Glasgow room, B building, Harcourt Hill Campus


Individuals with different types of anxiety, including test anxiety, may show an attention bias towards threatening stimuli, relative to neutral stimuli and non-anxious individuals.  There is a growing body of evidence that suggests it may be possible to reduce anxiety by targeting this attention bias using attention bias modification training. This talk will discuss the findings of a British Academy-funded study that investigated whether attention bias modification training can reduce anxiety in test anxious students, and, if so, whether this reduction in anxiety has a positive impact on examination performance. 

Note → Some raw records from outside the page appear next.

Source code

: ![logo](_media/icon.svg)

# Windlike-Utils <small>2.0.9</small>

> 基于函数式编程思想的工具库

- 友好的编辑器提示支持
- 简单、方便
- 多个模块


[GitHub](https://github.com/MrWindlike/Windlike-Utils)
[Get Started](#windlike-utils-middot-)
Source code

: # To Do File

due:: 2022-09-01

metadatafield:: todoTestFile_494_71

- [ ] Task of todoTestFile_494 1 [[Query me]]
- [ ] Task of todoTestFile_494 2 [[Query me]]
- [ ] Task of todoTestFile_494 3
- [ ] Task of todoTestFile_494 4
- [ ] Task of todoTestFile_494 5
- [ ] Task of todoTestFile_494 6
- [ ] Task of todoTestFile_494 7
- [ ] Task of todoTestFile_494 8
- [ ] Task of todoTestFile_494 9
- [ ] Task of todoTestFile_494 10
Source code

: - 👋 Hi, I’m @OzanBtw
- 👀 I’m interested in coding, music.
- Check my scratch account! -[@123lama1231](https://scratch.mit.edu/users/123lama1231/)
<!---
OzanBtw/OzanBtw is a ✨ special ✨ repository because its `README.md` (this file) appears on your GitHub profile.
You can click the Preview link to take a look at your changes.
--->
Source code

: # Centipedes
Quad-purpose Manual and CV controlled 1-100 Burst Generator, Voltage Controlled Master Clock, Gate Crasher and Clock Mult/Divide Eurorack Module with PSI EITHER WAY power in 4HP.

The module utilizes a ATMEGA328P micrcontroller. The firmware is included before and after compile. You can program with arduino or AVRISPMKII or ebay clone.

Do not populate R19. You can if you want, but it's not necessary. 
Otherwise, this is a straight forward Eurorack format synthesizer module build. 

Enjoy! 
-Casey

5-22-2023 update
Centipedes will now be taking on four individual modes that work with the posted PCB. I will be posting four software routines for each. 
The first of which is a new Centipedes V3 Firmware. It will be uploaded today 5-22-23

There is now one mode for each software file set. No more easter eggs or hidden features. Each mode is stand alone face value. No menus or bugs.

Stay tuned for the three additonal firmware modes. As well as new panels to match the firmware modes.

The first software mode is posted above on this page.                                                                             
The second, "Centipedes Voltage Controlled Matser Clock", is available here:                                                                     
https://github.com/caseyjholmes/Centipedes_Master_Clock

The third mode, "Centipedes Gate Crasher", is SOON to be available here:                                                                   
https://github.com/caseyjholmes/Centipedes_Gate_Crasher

Forty test anxious students were randomised to one of three conditions and received either attention bias modification training or one of two control interventions. The interventions were delivered via computer at the students’ schools, and took approximately two hours to complete. Participants completed measures of test anxiety and attention bias before and after completing the intervention. GCSE mock exam grades were collected before the intervention, and actual GCSE results were collected in August.

Self-reported test anxiety was significantly lower in all three conditions following intervention. Attention bias away from threat increased for students in the treatment condition, although changes in attention bias were not statistically significant. Analysis of the impact of the training on GCSE performance is still ongoing, but early evidence suggests that attention bias modification represents a possible treatment for test anxiety.